I am with Grandpa D on the fiberglass boats. Mine is a 1976 fiberglass trihull 15.5' and i feel way safe on strawberry, I think the heavier boat is safer than an aluminum,unless it is wide and deep,being heavier is a bit of a pain for putting back on the trailer being that most of my fishing is by myself.before I got this boat, I was looking for an aluminum but now I would not trade my fiberglas. and like grandpa D said, my old boat was cheap.


----------



## Chaser (Sep 28, 2007)

You know, the other thing you could do is get a good sized outboard, and then put a trolling buddy on it. Its a spring loaded aluminum gizmo with a string tied to it that you mount to your outboard just above the prop. When engaged, it baffles the water allowing you to slow to the desired trolling speed. When you are ready to stop trolling and cruise back into the docks, you pull the string, and the water pushes it up out of the way so you can get your boat on plane again. Nifty little things.


----------



## deadicated1 (Mar 17, 2008)

my favorite is a klamath. my friend and i have similar 15' deep v aluminum, fully welded tin cans, as some like to call them. i like the klamath cuz they are fully welded, no rivets that could cause problems later on. mine has a 25 hp merc 4-stroke, and my buddy's is a 40 hp merc 2-stroke. his 40 with 3 people beat mine yesterday with 2 people, but both are adequate for what you need. his does around 25 i think down at lake powell.some people have said stuff about a 8 or 10 horse. if money is an issue, that might be the way to go, but i definitely reccommend going bigger. my boat used to have an eight, but beating a storm back to the boat ramp, or buzzing around the lake to a new fishing spot, you wont be sorry going bigger. good luck!! send me a pm and we could go for a ride one day so you can see if its something you're interested in :wink:


----------



## fishing0422 (Sep 11, 2007)

Hey guys, I really appreciate all the input. I have my eyes on KSL.com and a couple of other sites and I hope to land something soon. I am sure I will have more questions about it in the future but thanks for the help and I will keep yall updated!


----------



## Beaver-50 (Jun 6, 2008)

As someone who has owned both I will stay with Glass a tin tub is just that a tin tub. That said we all have our likes and dislikes. I got my first boat in1963 14' alum it was ok at first but did not last long as I went to a wood boat one year later then went to glass. I now own a 20' Nitro with a 200 merk and love it . you need to try a few with all your gear and people on borde to see if what you see and want is what you need. Good luck and keed your line wet.


----------



## fishing0422 (Sep 11, 2007)

Took the wife out to see this one http://www.ksl.com/index.php?nid=218&ad ... 147&lpid=1.

We like it, price is right, the guy was nice and seemed pretty honest about everything.

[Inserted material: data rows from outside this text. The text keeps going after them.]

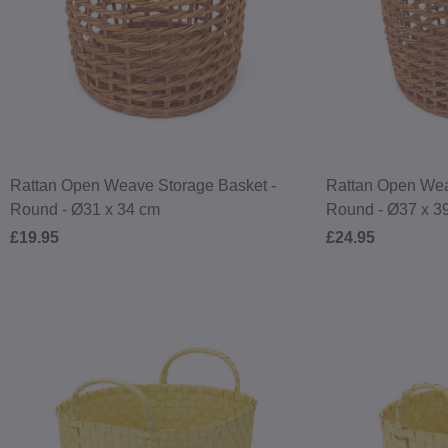
Rattan Open Weave Storage Basket -
Rattan Open Wea
Round - Ø31 x 34 cm
Round - Ø37 x 3
£19.95
£24.95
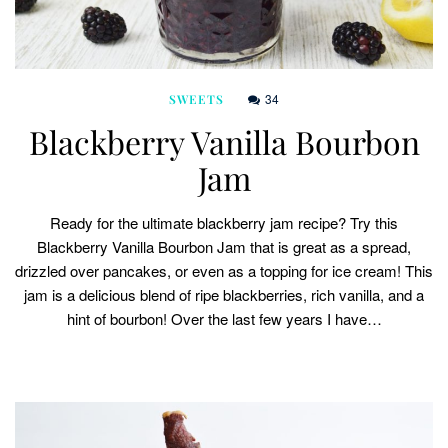
34
SWEETS
Blackberry Vanilla Bourbon
Jam
Ready for the ultimate blackberry jam recipe? Try this
Blackberry Vanilla Bourbon Jam that is great as a spread,
drizzled over pancakes, or even as a topping for ice cream! This
jam is a delicious blend of ripe blackberries, rich vanilla, and a
hint of bourbon! Over the last few years I have…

We just don't know if it is a little bit too much boat for us rookies to control and dock. We're headed back to talk to him more tomorrow about it but every aluminum boat I have check out is just as expensive if not more and smaller than this one. Other than its size, everything else checks out.

Thoughts?


----------



## k2muskie (Oct 6, 2007)

fishing0422 said:


> Took the wife out to see this one http://www.ksl.com/index.php?nid=218&ad ... 147&lpid=1.
> 
> We like it, price is right, the guy was nice and seemed pretty honest about everything. We just don't know if it is a little bit too much boat for us rookies to control and dock. We're headed back to talk to him more tomorrow about it but every aluminum boat I have check out is just as expensive if not more and smaller than this one. Other than its size, everything else checks out.
> 
> Thoughts?


Well did you get this one or are you still look'n around? I believe you'll be able to control it with no problems. My recommendation if you haven't already made the purchase plunge is meet the guy at a designated body of water and take a spin. If that isn't possible at least have him hook it up to some water muffs and run it for ya. I'd also take a good look underneath looking for potential areas of leakage. I'm not fond of figerglass...but some wouldn't touch a tin can. So my post may be for naught if you've already made the purchase. :wink:


----------



## rugerdogdog (Nov 18, 2007)

I'm with K2. If at all possible put it on the lake first! With gas prices.....yada yada.... the decent thing would be to offer to pay for gas. Or even better, leave him a deposit or something to make him comfortable with you towing it. Put it on the nearest lake and see if you like it.
I bought my 1st boat last year and didn't put it on the water 1st. 15' trihull, walk through windshield w/ 115 horse Johnson $1200. I LOVE it but long story short...it needed a new battery the 1st time I put it in the lake. It was reliable for 3 trips then started having problems. So now there it sits in the driveway. I don't have the money to fix it. I havent even taken the tarp off of it this year. I'm not trying to scare you off of it but if funds are at all tight then you may consider a smaller, simpler setup. A little 10-15hp outboard could be fixed by any "small engine repair" guy, including me, but a bigger motor needs the knowledge of a boat mechanic and their labor rates are scary.
I will get it fixed someday but had I gone smaller I could be a skipper this year instead of another summer on dry land.


----------



## fishing0422 (Sep 11, 2007)

No purchase has been made as of yet. Not sure what the plan is at this point, still waiting for something inexpensive to come along. Thanks for the comments.


----------